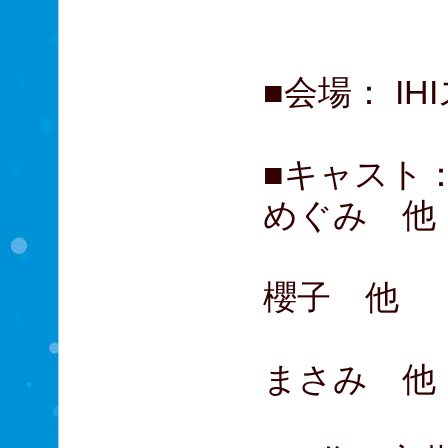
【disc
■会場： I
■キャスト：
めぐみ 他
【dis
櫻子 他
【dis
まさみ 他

= = =

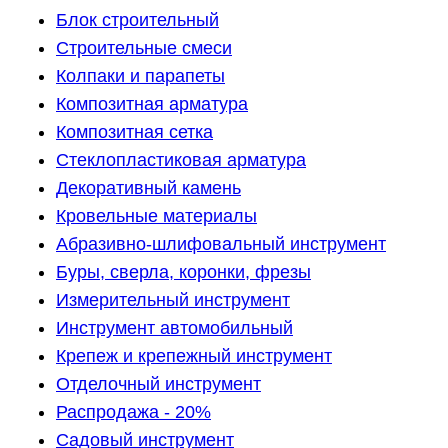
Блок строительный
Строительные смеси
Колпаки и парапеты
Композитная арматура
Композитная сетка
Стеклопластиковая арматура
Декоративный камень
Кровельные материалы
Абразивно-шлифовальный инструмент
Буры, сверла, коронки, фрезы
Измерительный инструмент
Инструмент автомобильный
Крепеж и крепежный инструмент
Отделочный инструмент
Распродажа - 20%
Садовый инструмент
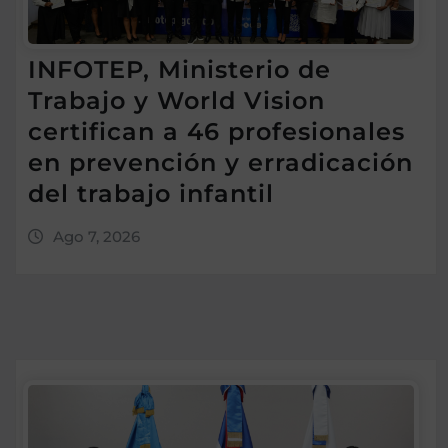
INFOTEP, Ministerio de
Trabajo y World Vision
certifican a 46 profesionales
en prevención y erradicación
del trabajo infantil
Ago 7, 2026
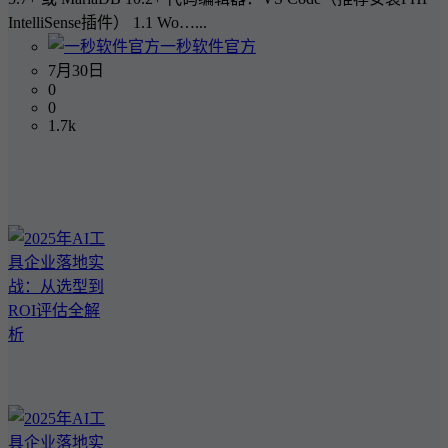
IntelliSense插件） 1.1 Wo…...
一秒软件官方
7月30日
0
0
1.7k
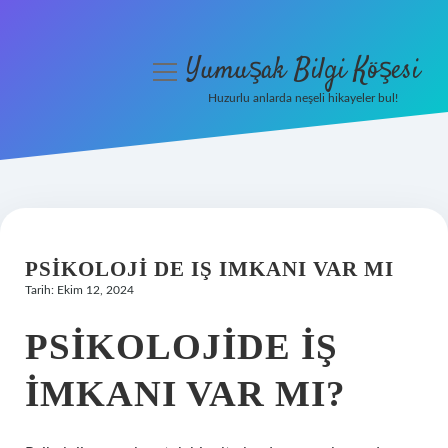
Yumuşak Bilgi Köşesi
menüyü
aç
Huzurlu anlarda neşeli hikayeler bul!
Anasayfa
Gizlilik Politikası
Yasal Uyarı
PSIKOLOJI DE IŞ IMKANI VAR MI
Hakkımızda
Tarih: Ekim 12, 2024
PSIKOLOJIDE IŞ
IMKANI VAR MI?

= = =

Within the listing above, find the line containing "certifican a 46 profesionales" and the line containing "IMKANI VAR MI?". Transcribe them and everything between them exactly, leaving out the pictures.

certifican a 46 profesionales
en prevención y erradicación
del trabajo infantil
Ago 7, 2026
IntelliSense插件） 1.1 Wo…...
一秒软件官方
7月30日
0
0
1.7k
Yumuşak Bilgi Köşesi
menüyü
aç
Huzurlu anlarda neşeli hikayeler bul!
Anasayfa
Gizlilik Politikası
Yasal Uyarı
PSIKOLOJI DE IŞ IMKANI VAR MI
Hakkımızda
Tarih: Ekim 12, 2024
PSIKOLOJIDE IŞ
IMKANI VAR MI?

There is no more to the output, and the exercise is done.